Principle:Lm sys FastChat Prompt Deduplication
| Field | Value |
|---|---|
| Page Type | Principle |
| Title | Prompt Deduplication |
| Repository | lm-sys/FastChat |
| Workflow | Arena_Data_Analysis |
| Domains | Data_Processing, Statistics |
| Knowledge Sources | fastchat/serve/monitor/deduplication.py |
| Last Updated | 2026-02-07 14:00 GMT |
Overview
This principle addresses the detection and removal of duplicate or near-duplicate prompts from Arena battle datasets. Duplicate prompts arise when users submit the same query multiple times (intentionally or due to interface retries), when popular benchmark prompts are widely shared, or when automated scripts interact with the Arena. Deduplication ensures that each comparison in the dataset contributes unique, independent information to model rating computations and downstream analyses.
Description
Exact String Matching
The simplest form of deduplication identifies prompts that are character-for-character identical. Exact matching is computationally efficient and catches the most obvious duplicates: repeated submissions from the same user session, copy-pasted benchmark prompts, and retried requests. Implementation typically involves sorting or hashing all prompts and grouping those with identical hash values, retaining only the first occurrence (by timestamp) within each group.
Normalized Comparison
Many near-duplicate prompts differ only in trivial formatting: extra whitespace, inconsistent capitalization, or trailing punctuation. Normalized comparison applies a series of transformations before matching:
- Lowercasing: Converting all text to lowercase eliminates case-only variants (e.g., "Explain quantum computing" vs. "explain quantum computing").

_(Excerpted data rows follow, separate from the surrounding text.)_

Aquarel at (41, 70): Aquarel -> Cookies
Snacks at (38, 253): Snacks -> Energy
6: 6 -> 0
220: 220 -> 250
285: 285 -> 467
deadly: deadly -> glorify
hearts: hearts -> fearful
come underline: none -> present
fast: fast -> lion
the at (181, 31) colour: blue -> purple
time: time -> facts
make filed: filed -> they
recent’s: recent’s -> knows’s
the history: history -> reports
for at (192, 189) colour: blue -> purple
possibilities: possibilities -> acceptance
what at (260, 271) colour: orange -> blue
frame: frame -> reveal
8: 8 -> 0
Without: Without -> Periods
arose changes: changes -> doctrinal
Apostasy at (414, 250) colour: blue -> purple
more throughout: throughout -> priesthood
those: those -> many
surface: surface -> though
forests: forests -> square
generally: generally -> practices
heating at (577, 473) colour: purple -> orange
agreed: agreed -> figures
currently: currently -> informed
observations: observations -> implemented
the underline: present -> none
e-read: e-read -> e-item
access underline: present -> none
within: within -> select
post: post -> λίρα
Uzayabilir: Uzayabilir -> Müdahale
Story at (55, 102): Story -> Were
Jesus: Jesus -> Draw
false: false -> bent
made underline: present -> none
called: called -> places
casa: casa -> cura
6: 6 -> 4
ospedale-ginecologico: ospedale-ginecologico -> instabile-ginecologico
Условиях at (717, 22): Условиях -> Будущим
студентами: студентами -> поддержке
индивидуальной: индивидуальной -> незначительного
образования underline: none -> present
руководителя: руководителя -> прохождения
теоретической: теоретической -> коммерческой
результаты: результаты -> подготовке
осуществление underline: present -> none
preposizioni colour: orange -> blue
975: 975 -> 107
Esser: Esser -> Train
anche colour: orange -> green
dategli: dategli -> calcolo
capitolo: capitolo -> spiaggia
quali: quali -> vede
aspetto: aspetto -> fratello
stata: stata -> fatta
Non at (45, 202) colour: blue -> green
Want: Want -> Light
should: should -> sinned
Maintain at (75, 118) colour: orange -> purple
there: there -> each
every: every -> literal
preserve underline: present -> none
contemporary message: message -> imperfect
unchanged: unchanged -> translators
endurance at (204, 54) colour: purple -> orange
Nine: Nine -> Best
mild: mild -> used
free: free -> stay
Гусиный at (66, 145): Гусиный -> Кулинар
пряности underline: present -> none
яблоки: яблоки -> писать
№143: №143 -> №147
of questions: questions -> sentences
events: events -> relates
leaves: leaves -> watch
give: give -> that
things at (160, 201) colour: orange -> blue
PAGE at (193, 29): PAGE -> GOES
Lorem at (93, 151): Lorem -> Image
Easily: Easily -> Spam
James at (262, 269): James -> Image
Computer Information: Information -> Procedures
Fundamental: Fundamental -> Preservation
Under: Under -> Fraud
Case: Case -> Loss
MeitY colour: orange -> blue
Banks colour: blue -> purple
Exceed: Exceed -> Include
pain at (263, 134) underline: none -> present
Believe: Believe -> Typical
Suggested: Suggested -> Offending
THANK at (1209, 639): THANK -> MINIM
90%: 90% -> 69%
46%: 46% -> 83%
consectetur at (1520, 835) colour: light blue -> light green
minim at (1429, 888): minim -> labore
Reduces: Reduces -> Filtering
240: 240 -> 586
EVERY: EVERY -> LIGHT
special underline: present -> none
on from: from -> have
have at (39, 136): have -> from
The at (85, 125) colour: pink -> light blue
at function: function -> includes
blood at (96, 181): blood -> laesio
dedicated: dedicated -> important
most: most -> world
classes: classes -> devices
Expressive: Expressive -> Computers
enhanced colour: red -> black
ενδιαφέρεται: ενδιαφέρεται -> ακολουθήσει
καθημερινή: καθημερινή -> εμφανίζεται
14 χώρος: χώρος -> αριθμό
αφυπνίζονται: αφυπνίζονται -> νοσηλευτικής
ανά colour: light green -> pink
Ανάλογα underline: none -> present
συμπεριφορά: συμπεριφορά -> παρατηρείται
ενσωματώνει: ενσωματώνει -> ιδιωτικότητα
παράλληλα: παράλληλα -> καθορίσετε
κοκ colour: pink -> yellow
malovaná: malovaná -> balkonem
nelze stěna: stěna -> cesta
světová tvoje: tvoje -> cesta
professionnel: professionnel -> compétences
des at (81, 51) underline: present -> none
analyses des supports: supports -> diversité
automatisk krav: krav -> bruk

- Whitespace normalization: Collapsing multiple spaces, tabs, and newlines into single spaces removes formatting-only differences.
- Punctuation stripping: Optionally removing trailing punctuation catches variants like "What is AI?" vs. "What is AI".
After normalization, prompts are compared using exact matching on the normalized form. This approach significantly increases deduplication recall while maintaining high precision.
Hash-Based Deduplication for Scalability
For large-scale datasets (hundreds of thousands or millions of battles), pairwise string comparison is computationally prohibitive. Hash-based deduplication addresses this by computing a fixed-size hash (e.g., SHA-256 or MD5) of each normalized prompt string. Duplicate detection then reduces to finding collisions in the hash table, which operates in O(n) time and O(n) space. For datasets where near-duplicate detection beyond normalization is required, locality-sensitive hashing (MinHash) can be employed to identify prompts that share a high proportion of character n-grams.
Deduplication Scope and Policy
The deduplication scope must be carefully defined. Options include:
- Global deduplication: Remove all duplicate prompts across the entire dataset, regardless of which models were compared. This maximizes independence but may reduce dataset size significantly.
- Per-model-pair deduplication: Remove duplicates only within battles involving the same model pair, preserving instances where the same prompt was used to compare different model pairs.
- Temporal windowing: Remove duplicates only within a time window (e.g., same day), allowing the same prompt to appear in different analysis periods.
The choice of scope depends on the downstream use case: global deduplication is appropriate for rating computation, while per-model-pair deduplication may be preferred for per-model analysis.
Theoretical Basis
Duplicate prompts inflate the apparent sample size without adding independent information, biasing rating estimates toward models that happen to perform well on the duplicated prompts. In the statistical framework of pairwise comparison (e.g., Bradley-Terry models or Elo rating), each observation is assumed to be an independent draw from the population of possible comparisons. Duplicated prompts violate this independence assumption: if a model consistently wins on a particular prompt that appears k times, that single prompt contributes k times the influence it should have on the model's rating. Deduplication restores the independence assumption by ensuring each unique prompt contributes at most once to the rating computation. From an information-theoretic perspective, duplicate observations carry zero additional mutual information about model quality beyond the first occurrence, making their inclusion purely wasteful in terms of statistical efficiency. Normalized comparison extends this reasoning by treating semantically identical prompts (differing only in formatting) as carrying the same information content.